Some lines in the material below hold the word "опухолей". Copy all of them.

== Segment start ==

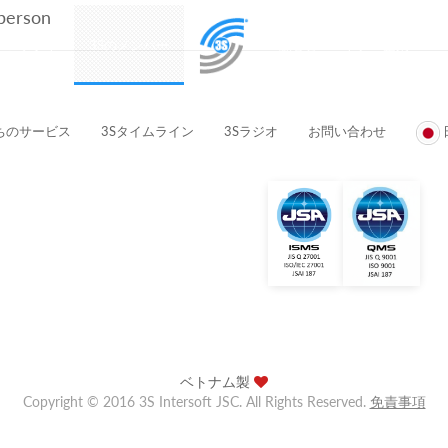
 person
プロダクト
3Sのメンバー
顧客とパートナー企業
ちのサービス
3Sタイムライン
3Sラジオ
お問い合わせ
ベトナム製
Copyright © 2016 3S Intersoft JSC. All Rights Reserved.
免責事項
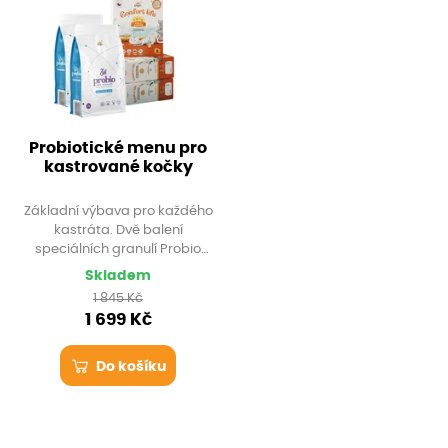
Probiotické menu pro
kastrované kočky
Základní výbava pro každého
kastráta. Dvě balení
speciálních granulí Probio
Neutered pro udržení skvělé
Skladem
kondice a tři oblíbená steliva
1 845 Kč
Full House. Set vám doručíme
1 699 Kč
zdarma přímo s krabicovým
domečkem pro vaši šelmu.
Do košíku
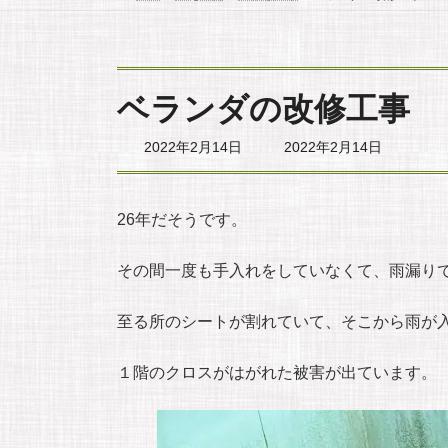
ベランダの改修工事
最
2022年2月14日
2022年2月14日
終
更
新
日
26年だそうです。
時
:
その間一度も手入れをしていなくて、雨漏り
至る所のシートが割れていて、そこから雨が
１階のクロスがはがれた被害が出ています。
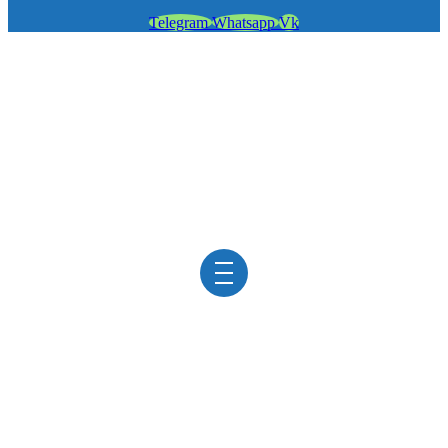
Telegram
Whatsapp
Vk
УДАЛЕНИЕ ПОЛИПА
УРЕТРЫ
в клинике «ViroMed»
/
Урология
/
Удаление полипа уретры
Среди всех опухолей урогенитального тракта
доброкачественные опухоли уретры составляют около
4%. Частота подобных опухолей несколько выше у
женщин, что обусловлено особенностями уретры у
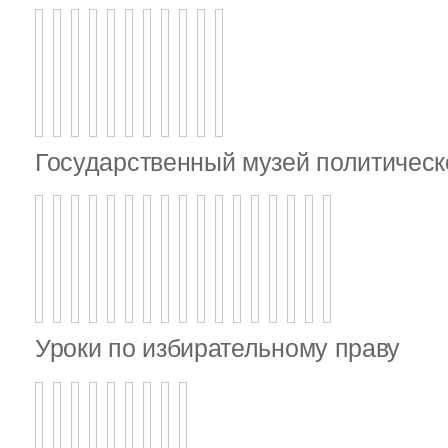
Государственный музей политическ
Уроки по избирательному праву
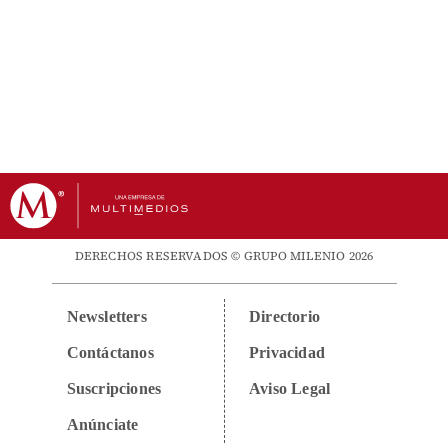
DERECHOS RESERVADOS © GRUPO MILENIO 2026
Newsletters
Directorio
Contáctanos
Privacidad
Suscripciones
Aviso Legal
Anúnciate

== Segment end ==

# [Exercise result]
Среди всех опухолей урогенитального тракта
4%. Частота подобных опухолей несколько выше у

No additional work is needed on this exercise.